Thereafter John E. Ireland was divested of the title by a sale for unpaid taxes in 1898, and a deed was delivered by the county treasurer to one Benjamin A. Merritt on or about October 17, 1901. Included in the stipulated facts is the statement that the said Merritt “ has never conveyed the interest acquired by him under said tax deed and still holds the same.” And plaintiff urges that the outstanding tax title in the said Merritt renders the defendant’s title unmarketable. That contention is without force, for the stipulation that Merritt never conveyed away his interest must be construed in the light of the other facts stipulated, to indicate that he never so conveyed the property by any affirmative act of his own. This conclusion is compelling, inasmuch as Merritt was divested of all title to the premises on December 4, 1903, by virtue of a sale for the failure to pay taxes accruing during the year 1900, upon which occasion the said John E. Ireland again purchased the property. By virtue of this latter sale Merritt thereafter possessed no outstanding ” interest which would or might affect the marketability of defendant’s title. The title obtained at a tax sale is not limited to such as might have been possessed by the person in whose name the property was assessed, because the purchaser becomes vested “ with a new and complete title in the land.” (Hefner v. Northwestern Mut. Life Ins. Co., supra.) The purpose of designating the person in whose name the property is assessed is merely secondary, being inserted only for the purpose of identification. The burden of the tax is upon the real property itself, and not upon the owner thereof. (Smith v. Russell, 172 App. Div. 793; Wise v. Wedlake, 217 id. 210; Witherhead v. Ort, 223 id. 626.)

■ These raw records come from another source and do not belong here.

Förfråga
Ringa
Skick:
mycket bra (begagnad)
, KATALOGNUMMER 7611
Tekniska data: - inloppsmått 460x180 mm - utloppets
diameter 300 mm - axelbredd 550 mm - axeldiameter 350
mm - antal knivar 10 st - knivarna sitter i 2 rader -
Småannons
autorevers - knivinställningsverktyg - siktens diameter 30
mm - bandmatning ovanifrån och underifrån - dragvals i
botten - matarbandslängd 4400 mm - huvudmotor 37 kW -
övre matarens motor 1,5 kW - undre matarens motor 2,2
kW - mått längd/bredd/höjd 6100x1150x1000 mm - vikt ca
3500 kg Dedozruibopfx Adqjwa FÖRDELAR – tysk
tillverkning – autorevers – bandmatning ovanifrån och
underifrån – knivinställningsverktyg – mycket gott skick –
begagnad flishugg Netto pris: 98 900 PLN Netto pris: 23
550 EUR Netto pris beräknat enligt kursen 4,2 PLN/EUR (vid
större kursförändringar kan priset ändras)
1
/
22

Subsequent to the purchase of the property by defendant’s immediate predecessor, one Marion De Vries, it was again subjected to sales at different times for various tax defaults. Upon each cf these occasions said De Vries was the purchaser. The weight of authority supports the proposition that, where an owner, after defaulting in the payment of taxes, repurchases the land upon the particular tax sale, he does not thereby acquire any right or title to the property better than that which he had previously. The purchase is deemed merely a mode of paying the taxes, leaving the title precisely in the position it would have occupied if payment had been made before instead of after the land was put up for sale. (61 C. J. 1326.) This rule, however, does not affect the situation here involved. The marketability of defendant’s title is sufficiently established by the fact that the defendant is a grantee under various *807mesne conveyances of the complete interest in the land which was acquired by virtue of the tax deed to Ireland in 1903. While one of Ireland’s grantees, prior to defendant, suffered defaults in the payment of taxes, and in each case thereafter repurchased the property at the particular tax sale, that did not cause the title thereupon to be unmarketable. Such repurchase merely relieved the property of the lien of the unpaid tax for the particular year, but otherwise did not affect the title. It did not cause a title, which was, therefore, complete, to be unmarketable.

Judgment, therefore, is directed in favor of the defendant. Submit findings and decree.